> What this task involves
Find each line in the listing below that contains the string "both", matching case exactly, and copy those lines out.

::: Given entries

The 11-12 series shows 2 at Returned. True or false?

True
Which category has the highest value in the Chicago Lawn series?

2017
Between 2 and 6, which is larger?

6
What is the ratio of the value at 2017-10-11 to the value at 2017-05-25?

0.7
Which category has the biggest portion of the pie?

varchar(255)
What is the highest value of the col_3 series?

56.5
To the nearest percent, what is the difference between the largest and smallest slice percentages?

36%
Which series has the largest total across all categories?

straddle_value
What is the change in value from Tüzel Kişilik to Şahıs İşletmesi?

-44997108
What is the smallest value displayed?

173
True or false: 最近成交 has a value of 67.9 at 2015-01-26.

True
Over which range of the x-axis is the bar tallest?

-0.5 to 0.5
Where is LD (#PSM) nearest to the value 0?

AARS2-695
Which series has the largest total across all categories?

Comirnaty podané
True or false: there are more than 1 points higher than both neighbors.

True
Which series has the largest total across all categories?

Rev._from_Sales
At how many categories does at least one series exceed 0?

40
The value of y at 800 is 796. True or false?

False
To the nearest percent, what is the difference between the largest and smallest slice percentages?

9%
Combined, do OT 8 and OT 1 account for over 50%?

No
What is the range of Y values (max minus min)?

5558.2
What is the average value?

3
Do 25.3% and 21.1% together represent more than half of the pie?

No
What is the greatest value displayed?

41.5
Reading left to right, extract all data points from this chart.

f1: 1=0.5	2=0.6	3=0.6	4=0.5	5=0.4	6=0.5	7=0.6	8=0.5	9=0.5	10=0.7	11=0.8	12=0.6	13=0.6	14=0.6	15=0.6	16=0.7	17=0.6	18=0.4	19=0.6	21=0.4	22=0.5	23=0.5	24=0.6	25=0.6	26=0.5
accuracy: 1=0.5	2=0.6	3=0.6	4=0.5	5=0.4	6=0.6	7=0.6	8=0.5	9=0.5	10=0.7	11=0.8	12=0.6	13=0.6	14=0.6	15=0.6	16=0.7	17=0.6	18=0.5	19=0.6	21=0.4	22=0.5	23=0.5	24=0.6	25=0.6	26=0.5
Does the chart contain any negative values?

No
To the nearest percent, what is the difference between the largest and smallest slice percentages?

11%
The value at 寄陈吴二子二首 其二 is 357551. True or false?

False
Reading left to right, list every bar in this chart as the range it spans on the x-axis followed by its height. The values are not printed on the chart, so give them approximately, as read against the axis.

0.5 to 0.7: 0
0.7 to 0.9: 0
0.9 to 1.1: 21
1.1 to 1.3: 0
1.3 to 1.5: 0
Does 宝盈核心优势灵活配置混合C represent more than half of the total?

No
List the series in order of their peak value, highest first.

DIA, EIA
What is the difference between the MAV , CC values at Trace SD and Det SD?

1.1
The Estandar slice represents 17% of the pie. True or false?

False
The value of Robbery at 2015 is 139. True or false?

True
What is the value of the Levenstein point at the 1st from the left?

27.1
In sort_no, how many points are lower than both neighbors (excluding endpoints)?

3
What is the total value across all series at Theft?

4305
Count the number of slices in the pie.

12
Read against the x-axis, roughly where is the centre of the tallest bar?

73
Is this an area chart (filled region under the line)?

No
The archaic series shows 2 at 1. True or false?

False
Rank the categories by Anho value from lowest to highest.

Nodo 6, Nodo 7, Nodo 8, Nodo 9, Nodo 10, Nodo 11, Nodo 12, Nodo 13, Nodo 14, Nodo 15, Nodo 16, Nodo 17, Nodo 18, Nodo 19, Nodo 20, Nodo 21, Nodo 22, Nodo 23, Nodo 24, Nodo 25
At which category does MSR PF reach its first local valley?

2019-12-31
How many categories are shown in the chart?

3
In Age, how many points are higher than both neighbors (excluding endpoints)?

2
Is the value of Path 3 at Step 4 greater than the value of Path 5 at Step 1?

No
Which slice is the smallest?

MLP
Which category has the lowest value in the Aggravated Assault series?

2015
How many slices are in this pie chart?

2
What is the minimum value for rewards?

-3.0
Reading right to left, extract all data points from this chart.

::::::

> Problem solution
True or false: there are more than 1 points higher than both neighbors.
In sort_no, how many points are lower than both neighbors (excluding endpoints)?
In Age, how many points are higher than both neighbors (excluding endpoints)?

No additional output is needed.